- _Written task_: Rewrite the text of the entries below, changing "series" to "trace" and keeping everything else the same. Leave out the images.

(Data visualization images)
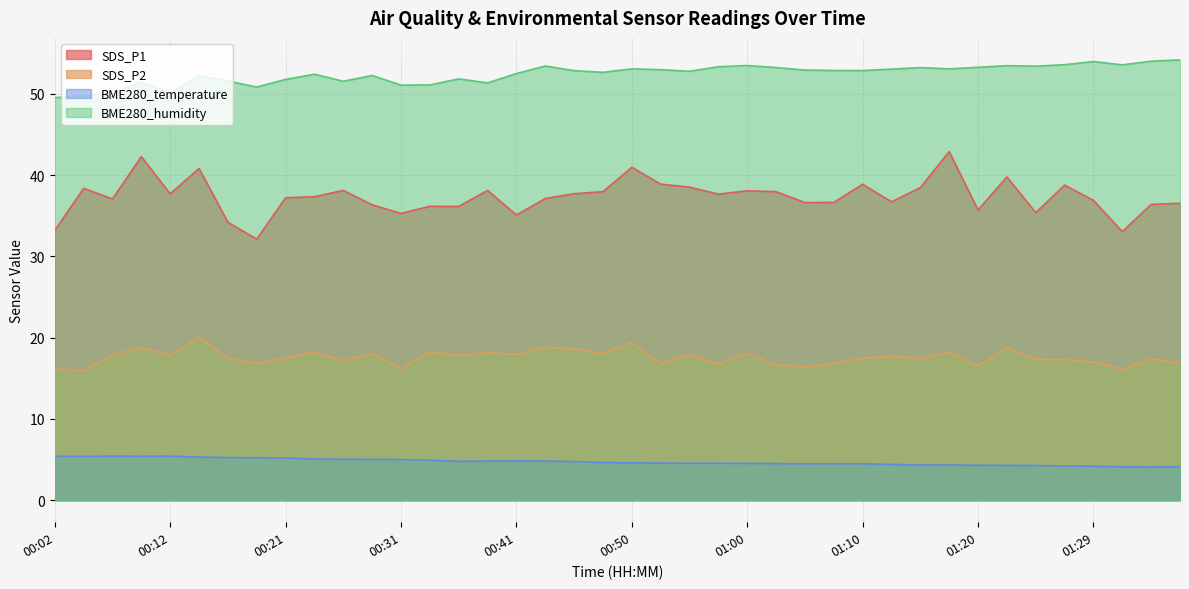

Where does the SDS_P1 series first go above 37?

00:04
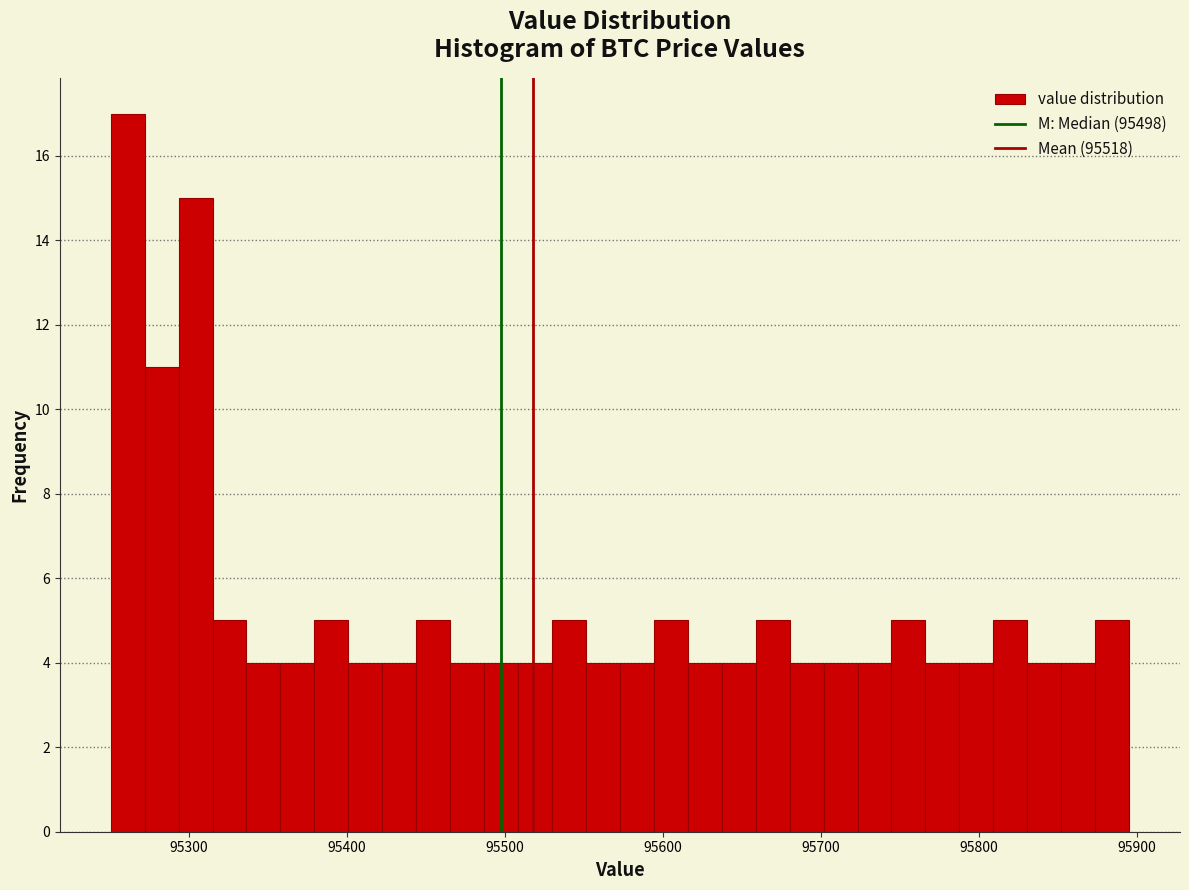

Read against the x-axis, roughly where is the centre of the tallest bar?

95260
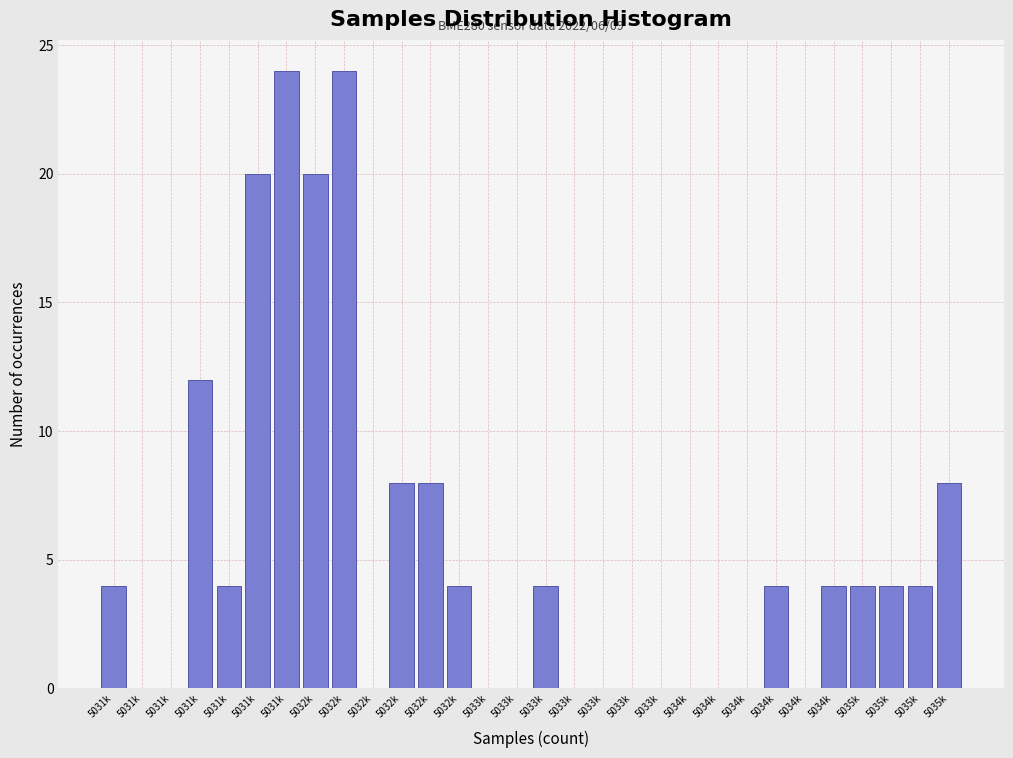

Are the bars horizontal?

No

- _Solved exercise_:
Where does the SDS_P1 trace first go above 37?

00:04

Read against the x-axis, roughly where is the centre of the tallest bar?

95260

Are the bars horizontal?

No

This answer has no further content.